-- start of THE DATA --

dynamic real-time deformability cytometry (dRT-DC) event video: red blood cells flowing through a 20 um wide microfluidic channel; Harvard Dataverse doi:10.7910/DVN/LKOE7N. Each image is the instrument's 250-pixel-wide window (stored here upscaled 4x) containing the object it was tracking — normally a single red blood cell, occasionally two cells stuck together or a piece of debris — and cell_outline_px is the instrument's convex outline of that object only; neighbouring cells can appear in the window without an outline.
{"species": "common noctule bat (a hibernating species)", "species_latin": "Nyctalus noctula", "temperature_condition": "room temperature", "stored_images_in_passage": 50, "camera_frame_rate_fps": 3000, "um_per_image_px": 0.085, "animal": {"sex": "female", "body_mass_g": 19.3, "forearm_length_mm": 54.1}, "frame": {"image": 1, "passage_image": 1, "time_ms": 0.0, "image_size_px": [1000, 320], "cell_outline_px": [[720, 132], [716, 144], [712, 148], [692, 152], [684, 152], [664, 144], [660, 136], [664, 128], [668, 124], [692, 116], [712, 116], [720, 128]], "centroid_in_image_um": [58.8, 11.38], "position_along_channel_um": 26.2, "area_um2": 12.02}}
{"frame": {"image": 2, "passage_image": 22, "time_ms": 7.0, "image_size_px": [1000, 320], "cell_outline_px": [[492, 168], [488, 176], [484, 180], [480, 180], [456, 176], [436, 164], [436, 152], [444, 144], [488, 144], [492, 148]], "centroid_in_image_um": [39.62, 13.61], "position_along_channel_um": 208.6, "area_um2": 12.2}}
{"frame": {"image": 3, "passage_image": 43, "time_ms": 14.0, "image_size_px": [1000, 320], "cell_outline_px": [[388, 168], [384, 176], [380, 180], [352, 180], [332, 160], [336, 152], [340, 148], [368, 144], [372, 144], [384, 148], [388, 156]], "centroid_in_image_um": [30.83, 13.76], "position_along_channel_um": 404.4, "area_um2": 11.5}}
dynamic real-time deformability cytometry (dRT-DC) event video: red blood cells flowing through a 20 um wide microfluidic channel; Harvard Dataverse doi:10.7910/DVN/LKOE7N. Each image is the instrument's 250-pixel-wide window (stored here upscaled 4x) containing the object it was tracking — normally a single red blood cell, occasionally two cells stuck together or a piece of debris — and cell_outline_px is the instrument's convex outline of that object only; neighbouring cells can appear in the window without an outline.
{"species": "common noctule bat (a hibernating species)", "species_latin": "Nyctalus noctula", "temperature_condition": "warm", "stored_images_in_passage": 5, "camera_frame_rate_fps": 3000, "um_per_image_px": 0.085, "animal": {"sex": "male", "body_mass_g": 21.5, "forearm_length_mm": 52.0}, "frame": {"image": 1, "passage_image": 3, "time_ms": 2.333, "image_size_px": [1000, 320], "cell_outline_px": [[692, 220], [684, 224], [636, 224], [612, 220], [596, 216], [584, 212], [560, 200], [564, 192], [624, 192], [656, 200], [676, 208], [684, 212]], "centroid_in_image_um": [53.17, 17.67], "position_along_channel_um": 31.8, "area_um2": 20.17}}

-- end of THE DATA --

EXERCISE GOAL: Return the entries in full, keeping every line exactly as it is.

EXERCISE ANSWER:
dynamic real-time deformability cytometry (dRT-DC) event video: red blood cells flowing through a 20 um wide microfluidic channel; Harvard Dataverse doi:10.7910/DVN/LKOE7N. Each image is the instrument's 250-pixel-wide window (stored here upscaled 4x) containing the object it was tracking — normally a single red blood cell, occasionally two cells stuck together or a piece of debris — and cell_outline_px is the instrument's convex outline of that object only; neighbouring cells can appear in the window without an outline.
{"species": "common noctule bat (a hibernating species)", "species_latin": "Nyctalus noctula", "temperature_condition": "room temperature", "stored_images_in_passage": 50, "camera_frame_rate_fps": 3000, "um_per_image_px": 0.085, "animal": {"sex": "female", "body_mass_g": 19.3, "forearm_length_mm": 54.1}, "frame": {"image": 1, "passage_image": 1, "time_ms": 0.0, "image_size_px": [1000, 320], "cell_outline_px": [[720, 132], [716, 144], [712, 148], [692, 152], [684, 152], [664, 144], [660, 136], [664, 128], [668, 124], [692, 116], [712, 116], [720, 128]], "centroid_in_image_um": [58.8, 11.38], "position_along_channel_um": 26.2, "area_um2": 12.02}}
{"frame": {"image": 2, "passage_image": 22, "time_ms": 7.0, "image_size_px": [1000, 320], "cell_outline_px": [[492, 168], [488, 176], [484, 180], [480, 180], [456, 176], [436, 164], [436, 152], [444, 144], [488, 144], [492, 148]], "centroid_in_image_um": [39.62, 13.61], "position_along_channel_um": 208.6, "area_um2": 12.2}}
{"frame": {"image": 3, "passage_image": 43, "time_ms": 14.0, "image_size_px": [1000, 320], "cell_outline_px": [[388, 168], [384, 176], [380, 180], [352, 180], [332, 160], [336, 152], [340, 148], [368, 144], [372, 144], [384, 148], [388, 156]], "centroid_in_image_um": [30.83, 13.76], "position_along_channel_um": 404.4, "area_um2": 11.5}}
dynamic real-time deformability cytometry (dRT-DC) event video: red blood cells flowing through a 20 um wide microfluidic channel; Harvard Dataverse doi:10.7910/DVN/LKOE7N. Each image is the instrument's 250-pixel-wide window (stored here upscaled 4x) containing the object it was tracking — normally a single red blood cell, occasionally two cells stuck together or a piece of debris — and cell_outline_px is the instrument's convex outline of that object only; neighbouring cells can appear in the window without an outline.
{"species": "common noctule bat (a hibernating species)", "species_latin": "Nyctalus noctula", "temperature_condition": "warm", "stored_images_in_passage": 5, "camera_frame_rate_fps": 3000, "um_per_image_px": 0.085, "animal": {"sex": "male", "body_mass_g": 21.5, "forearm_length_mm": 52.0}, "frame": {"image": 1, "passage_image": 3, "time_ms": 2.333, "image_size_px": [1000, 320], "cell_outline_px": [[692, 220], [684, 224], [636, 224], [612, 220], [596, 216], [584, 212], [560, 200], [564, 192], [624, 192], [656, 200], [676, 208], [684, 212]], "centroid_in_image_um": [53.17, 17.67], "position_along_channel_um": 31.8, "area_um2": 20.17}}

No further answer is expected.